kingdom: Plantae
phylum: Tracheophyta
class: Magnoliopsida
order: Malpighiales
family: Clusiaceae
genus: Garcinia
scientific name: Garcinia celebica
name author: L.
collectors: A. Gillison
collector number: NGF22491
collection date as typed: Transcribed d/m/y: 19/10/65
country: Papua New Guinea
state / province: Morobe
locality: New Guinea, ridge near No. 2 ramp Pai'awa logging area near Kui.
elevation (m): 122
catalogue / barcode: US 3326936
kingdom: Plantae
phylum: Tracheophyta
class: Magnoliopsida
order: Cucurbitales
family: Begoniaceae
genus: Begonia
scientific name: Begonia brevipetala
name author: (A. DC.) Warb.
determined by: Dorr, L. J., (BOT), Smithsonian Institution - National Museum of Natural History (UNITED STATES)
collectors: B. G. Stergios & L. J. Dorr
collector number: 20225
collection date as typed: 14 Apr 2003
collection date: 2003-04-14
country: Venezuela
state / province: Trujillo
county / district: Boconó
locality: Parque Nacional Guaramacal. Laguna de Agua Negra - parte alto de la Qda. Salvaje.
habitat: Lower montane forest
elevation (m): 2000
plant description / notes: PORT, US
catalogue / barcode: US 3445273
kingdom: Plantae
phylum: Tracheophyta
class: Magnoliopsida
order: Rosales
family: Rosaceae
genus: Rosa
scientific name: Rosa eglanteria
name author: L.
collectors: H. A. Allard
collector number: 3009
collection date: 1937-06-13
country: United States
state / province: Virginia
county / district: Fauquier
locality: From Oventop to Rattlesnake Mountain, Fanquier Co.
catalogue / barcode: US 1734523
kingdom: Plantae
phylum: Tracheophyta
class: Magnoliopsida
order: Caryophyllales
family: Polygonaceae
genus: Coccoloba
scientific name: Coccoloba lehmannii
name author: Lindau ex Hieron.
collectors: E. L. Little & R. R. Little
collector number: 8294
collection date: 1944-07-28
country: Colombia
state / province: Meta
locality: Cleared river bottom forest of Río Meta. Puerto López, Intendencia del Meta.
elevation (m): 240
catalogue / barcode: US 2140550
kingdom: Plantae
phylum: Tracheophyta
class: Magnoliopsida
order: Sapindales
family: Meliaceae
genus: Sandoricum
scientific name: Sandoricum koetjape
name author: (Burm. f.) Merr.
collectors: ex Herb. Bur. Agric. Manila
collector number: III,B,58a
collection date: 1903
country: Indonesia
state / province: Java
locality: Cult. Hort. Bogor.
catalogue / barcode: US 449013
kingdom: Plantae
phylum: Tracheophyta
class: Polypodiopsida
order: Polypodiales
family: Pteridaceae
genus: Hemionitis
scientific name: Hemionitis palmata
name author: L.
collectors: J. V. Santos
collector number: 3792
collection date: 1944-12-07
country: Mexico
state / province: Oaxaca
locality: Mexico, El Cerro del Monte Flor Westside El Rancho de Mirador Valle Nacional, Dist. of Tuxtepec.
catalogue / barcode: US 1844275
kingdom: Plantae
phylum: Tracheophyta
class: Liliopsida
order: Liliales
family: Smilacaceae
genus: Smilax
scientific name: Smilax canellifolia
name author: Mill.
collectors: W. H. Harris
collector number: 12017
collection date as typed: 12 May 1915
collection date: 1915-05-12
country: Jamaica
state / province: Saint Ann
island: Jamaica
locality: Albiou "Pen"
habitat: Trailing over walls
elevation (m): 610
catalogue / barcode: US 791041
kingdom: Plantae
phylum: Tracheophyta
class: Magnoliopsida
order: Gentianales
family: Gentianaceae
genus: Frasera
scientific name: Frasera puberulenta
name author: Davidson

▶ [Exercise]: Copy every line of the entries above, character for character, without changing anything.

▶ [Task result]:
kingdom: Plantae
phylum: Tracheophyta
class: Magnoliopsida
order: Malpighiales
family: Clusiaceae
genus: Garcinia
scientific name: Garcinia celebica
name author: L.
collectors: A. Gillison
collector number: NGF22491
collection date as typed: Transcribed d/m/y: 19/10/65
country: Papua New Guinea
state / province: Morobe
locality: New Guinea, ridge near No. 2 ramp Pai'awa logging area near Kui.
elevation (m): 122
catalogue / barcode: US 3326936
kingdom: Plantae
phylum: Tracheophyta
class: Magnoliopsida
order: Cucurbitales
family: Begoniaceae
genus: Begonia
scientific name: Begonia brevipetala
name author: (A. DC.) Warb.
determined by: Dorr, L. J., (BOT), Smithsonian Institution - National Museum of Natural History (UNITED STATES)
collectors: B. G. Stergios & L. J. Dorr
collector number: 20225
collection date as typed: 14 Apr 2003
collection date: 2003-04-14
country: Venezuela
state / province: Trujillo
county / district: Boconó
locality: Parque Nacional Guaramacal. Laguna de Agua Negra - parte alto de la Qda. Salvaje.
habitat: Lower montane forest
elevation (m): 2000
plant description / notes: PORT, US
catalogue / barcode: US 3445273
kingdom: Plantae
phylum: Tracheophyta
class: Magnoliopsida
order: Rosales
family: Rosaceae
genus: Rosa
scientific name: Rosa eglanteria
name author: L.
collectors: H. A. Allard
collector number: 3009
collection date: 1937-06-13
country: United States
state / province: Virginia
county / district: Fauquier
locality: From Oventop to Rattlesnake Mountain, Fanquier Co.
catalogue / barcode: US 1734523
kingdom: Plantae
phylum: Tracheophyta
class: Magnoliopsida
order: Caryophyllales
family: Polygonaceae
genus: Coccoloba
scientific name: Coccoloba lehmannii
name author: Lindau ex Hieron.
collectors: E. L. Little & R. R. Little
collector number: 8294
collection date: 1944-07-28
country: Colombia
state / province: Meta
locality: Cleared river bottom forest of Río Meta. Puerto López, Intendencia del Meta.
elevation (m): 240
catalogue / barcode: US 2140550
kingdom: Plantae
phylum: Tracheophyta
class: Magnoliopsida
order: Sapindales
family: Meliaceae
genus: Sandoricum
scientific name: Sandoricum koetjape
name author: (Burm. f.) Merr.
collectors: ex Herb. Bur. Agric. Manila
collector number: III,B,58a
collection date: 1903
country: Indonesia
state / province: Java
locality: Cult. Hort. Bogor.
catalogue / barcode: US 449013
kingdom: Plantae
phylum: Tracheophyta
class: Polypodiopsida
order: Polypodiales
family: Pteridaceae
genus: Hemionitis
scientific name: Hemionitis palmata
name author: L.
collectors: J. V. Santos
collector number: 3792
collection date: 1944-12-07
country: Mexico
state / province: Oaxaca
locality: Mexico, El Cerro del Monte Flor Westside El Rancho de Mirador Valle Nacional, Dist. of Tuxtepec.
catalogue / barcode: US 1844275
kingdom: Plantae
phylum: Tracheophyta
class: Liliopsida
order: Liliales
family: Smilacaceae
genus: Smilax
scientific name: Smilax canellifolia
name author: Mill.
collectors: W. H. Harris
collector number: 12017
collection date as typed: 12 May 1915
collection date: 1915-05-12
country: Jamaica
state / province: Saint Ann
island: Jamaica
locality: Albiou "Pen"
habitat: Trailing over walls
elevation (m): 610
catalogue / barcode: US 791041
kingdom: Plantae
phylum: Tracheophyta
class: Magnoliopsida
order: Gentianales
family: Gentianaceae
genus: Frasera
scientific name: Frasera puberulenta
name author: Davidson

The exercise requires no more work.